Basic fields for filtering authorities:
- headingType
- authoritySourceFile.id
- authoritySourceFile.name
- createdDate
- updatedDate
CQL queries examples
Example | Description |
---|---|
headingType = personalName |
Matches authorities with Personal Name heading type |
authoritySourceFile.id = 12345 |
Matches authorities with 12345 source file id |
authoritySourceFile.name = LC Genre/Form Terms |
Matches authorities with source file name LC Genre/Form Terms |
authoritySourceFile = "" |
Matches authorities with any defined authority source file, queries authoritySourceFile.id = "" and authoritySourceFile.name = "" gives the identical result as id and name are required attributes of source file |
headingType = corporateName NOT authoritySourceFile = "" |
Matches authorities with Corporate Name heading type and without any defined authority source file, same like in a previous query NOT authoritySourceFile = "" can be replaced by NOT authoritySourceFile.id = "" or NOT authoritySourceFile.name = "" |
createdDate > 2021-10-25T12:00:00.0 |
Matches authorities that were created after 2021-10-25 12:00:00 |
updatedDate <= 2021-10-28T12:00:00.0 |
Matches authorities that were updated before or at 2021-10-28 12:00:00 |
In order to provide an ability for a tenant to have specific retention period of authority archives, we need to add the below configuration in mod-settings.

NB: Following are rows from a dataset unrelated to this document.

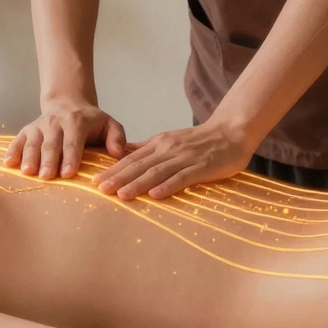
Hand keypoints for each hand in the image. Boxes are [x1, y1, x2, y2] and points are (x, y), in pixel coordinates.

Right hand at [3, 102, 127, 179]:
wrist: (67, 104)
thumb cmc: (90, 122)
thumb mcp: (109, 124)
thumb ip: (117, 137)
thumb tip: (118, 153)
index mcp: (76, 122)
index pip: (73, 141)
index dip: (71, 157)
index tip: (68, 173)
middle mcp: (55, 122)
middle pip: (51, 143)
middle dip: (49, 160)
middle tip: (47, 176)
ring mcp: (39, 126)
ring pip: (33, 142)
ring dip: (30, 157)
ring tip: (28, 172)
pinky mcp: (27, 130)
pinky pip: (17, 140)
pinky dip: (12, 151)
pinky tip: (8, 163)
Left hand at [91, 121, 253, 200]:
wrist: (231, 131)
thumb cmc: (200, 140)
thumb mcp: (170, 140)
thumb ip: (148, 148)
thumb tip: (123, 154)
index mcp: (159, 143)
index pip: (131, 158)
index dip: (113, 170)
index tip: (95, 182)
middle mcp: (168, 149)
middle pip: (139, 165)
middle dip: (119, 178)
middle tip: (100, 190)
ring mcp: (184, 158)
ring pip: (156, 172)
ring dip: (137, 184)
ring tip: (121, 195)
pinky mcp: (201, 167)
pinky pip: (182, 177)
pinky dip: (167, 186)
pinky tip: (155, 196)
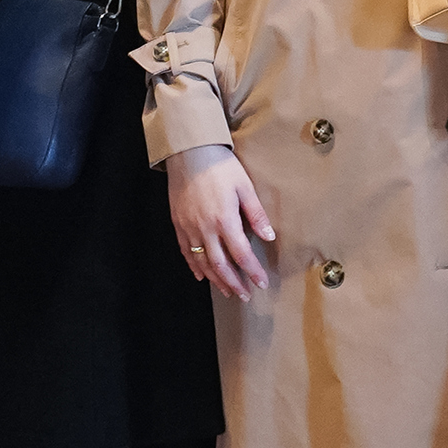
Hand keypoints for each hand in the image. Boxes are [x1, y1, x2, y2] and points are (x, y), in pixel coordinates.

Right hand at [167, 142, 275, 297]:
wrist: (188, 152)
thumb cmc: (219, 166)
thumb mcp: (244, 187)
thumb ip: (256, 214)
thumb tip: (269, 237)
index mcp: (225, 220)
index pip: (242, 255)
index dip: (252, 272)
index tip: (261, 283)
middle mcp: (205, 229)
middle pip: (221, 265)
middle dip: (234, 283)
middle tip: (244, 295)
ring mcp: (189, 228)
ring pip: (202, 263)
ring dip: (216, 280)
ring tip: (227, 291)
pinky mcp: (178, 223)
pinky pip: (186, 251)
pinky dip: (194, 266)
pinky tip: (201, 276)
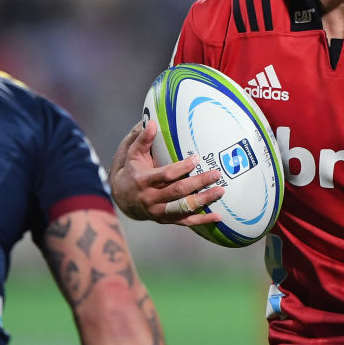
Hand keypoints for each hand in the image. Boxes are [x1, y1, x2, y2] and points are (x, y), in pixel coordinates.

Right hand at [109, 120, 223, 226]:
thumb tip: (152, 122)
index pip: (165, 175)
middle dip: (199, 183)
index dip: (182, 168)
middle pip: (178, 191)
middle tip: (216, 174)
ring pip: (184, 207)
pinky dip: (202, 220)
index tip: (196, 159)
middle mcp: (151, 198)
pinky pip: (185, 221)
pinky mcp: (165, 219)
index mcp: (144, 180)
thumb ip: (143, 139)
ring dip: (204, 200)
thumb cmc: (132, 171)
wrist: (122, 199)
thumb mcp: (133, 154)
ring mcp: (158, 211)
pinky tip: (217, 216)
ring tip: (220, 191)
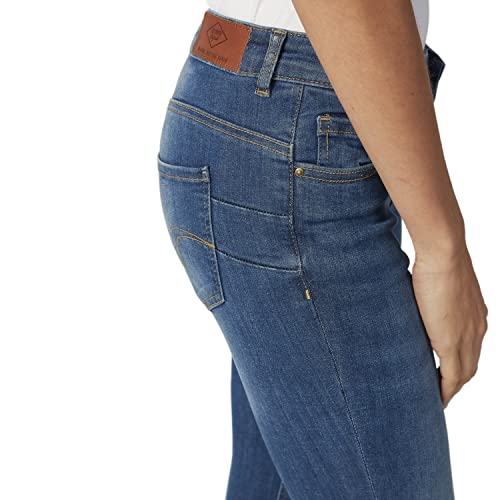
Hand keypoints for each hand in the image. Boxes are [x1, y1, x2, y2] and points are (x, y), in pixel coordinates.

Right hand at [412, 244, 487, 407]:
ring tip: (436, 397)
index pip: (470, 348)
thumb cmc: (438, 257)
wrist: (444, 252)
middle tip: (441, 391)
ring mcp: (467, 337)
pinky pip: (452, 377)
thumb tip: (415, 292)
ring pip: (465, 374)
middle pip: (471, 365)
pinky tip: (437, 399)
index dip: (459, 363)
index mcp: (475, 315)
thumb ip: (433, 293)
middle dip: (457, 381)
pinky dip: (446, 391)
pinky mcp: (452, 343)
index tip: (446, 371)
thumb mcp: (438, 279)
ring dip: (452, 388)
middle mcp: (477, 329)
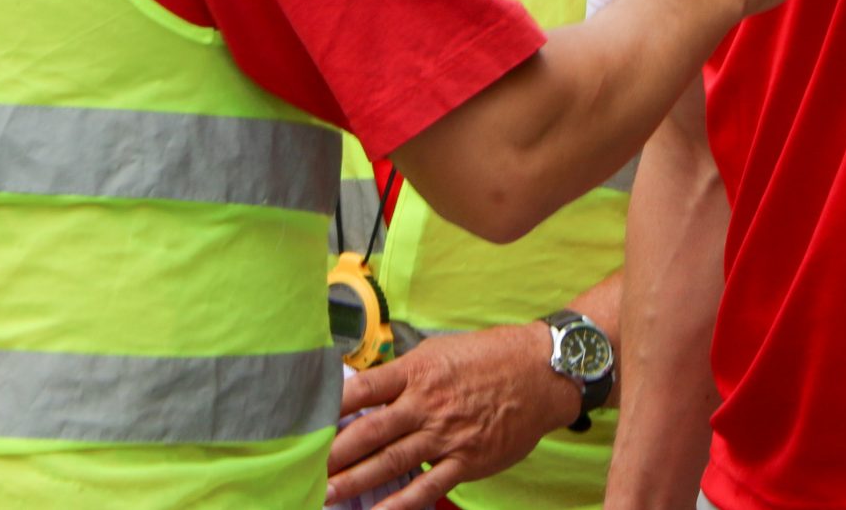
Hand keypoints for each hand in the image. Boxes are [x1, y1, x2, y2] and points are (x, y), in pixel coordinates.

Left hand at [329, 325, 578, 508]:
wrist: (541, 373)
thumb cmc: (489, 356)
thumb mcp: (440, 351)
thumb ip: (405, 373)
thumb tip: (369, 388)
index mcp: (417, 371)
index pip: (363, 388)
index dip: (331, 405)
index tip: (306, 420)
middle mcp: (426, 404)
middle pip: (368, 431)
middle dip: (333, 452)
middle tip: (304, 467)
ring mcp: (445, 436)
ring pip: (390, 462)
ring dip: (355, 480)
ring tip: (326, 493)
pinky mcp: (465, 462)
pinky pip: (426, 487)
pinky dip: (398, 505)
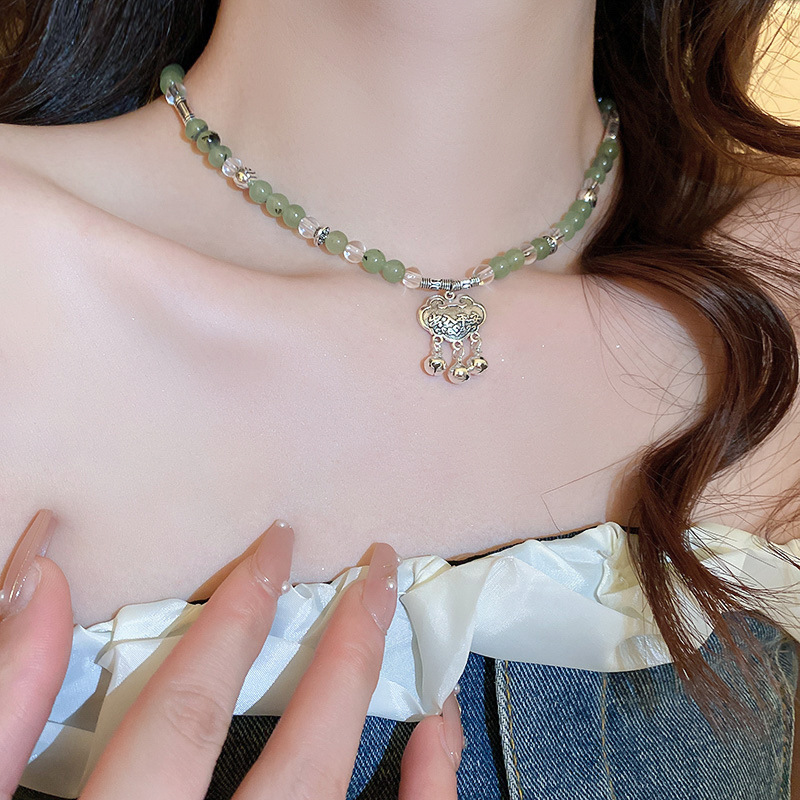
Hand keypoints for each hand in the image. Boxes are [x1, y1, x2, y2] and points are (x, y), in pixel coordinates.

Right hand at [0, 511, 463, 799]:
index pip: (192, 713)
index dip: (238, 615)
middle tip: (379, 570)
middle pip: (302, 762)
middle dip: (348, 651)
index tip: (277, 546)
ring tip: (427, 655)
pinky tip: (437, 749)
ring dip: (413, 741)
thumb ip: (3, 707)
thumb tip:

If no setting is provided by a tenant the retention period value would be taken from AUTHORITY_ARCHIVES_EXPIRATION_PERIOD
environment variable.
Permissions To make a post call to mod-settings, user should have below permissions.
mod-settings.entries.item.post
mod-settings.global.write.mod-entities-links
Example request
POST https://{okapi-location}/settings/entries
{
"id":"1e01066d-4bee-4cf7-926c-ba2c9c6c0001",
"scope": "authority-storage",
"key": "authority-archives-expiration",
"value": {
"expirationEnabled":true,
"retentionInDays":10
}
}
Field | Type | Description |
---|---|---|
id |
UUID | id of type UUID should be provided. |
scope |
String | Scope should be the module name. Here, it will be "authority-storage" |
key |
String | Feature or Identifier name matching the setting we are enabling for. Here, it will be "authority-archives-expiration" |
value |
Json Object | Value object for this setting. |
Value field | Type | Description |
---|---|---|
expirationEnabled |
boolean | Indicates whether or not to enable expiration of Authority Archives for the tenant. |
retentionInDays |
int | Retention period of Authority Archives provided in days. If not specified, the default value would be taken by the AUTHORITY_ARCHIVES_DEFAULT_EXPIRATION_DAYS environment variable. |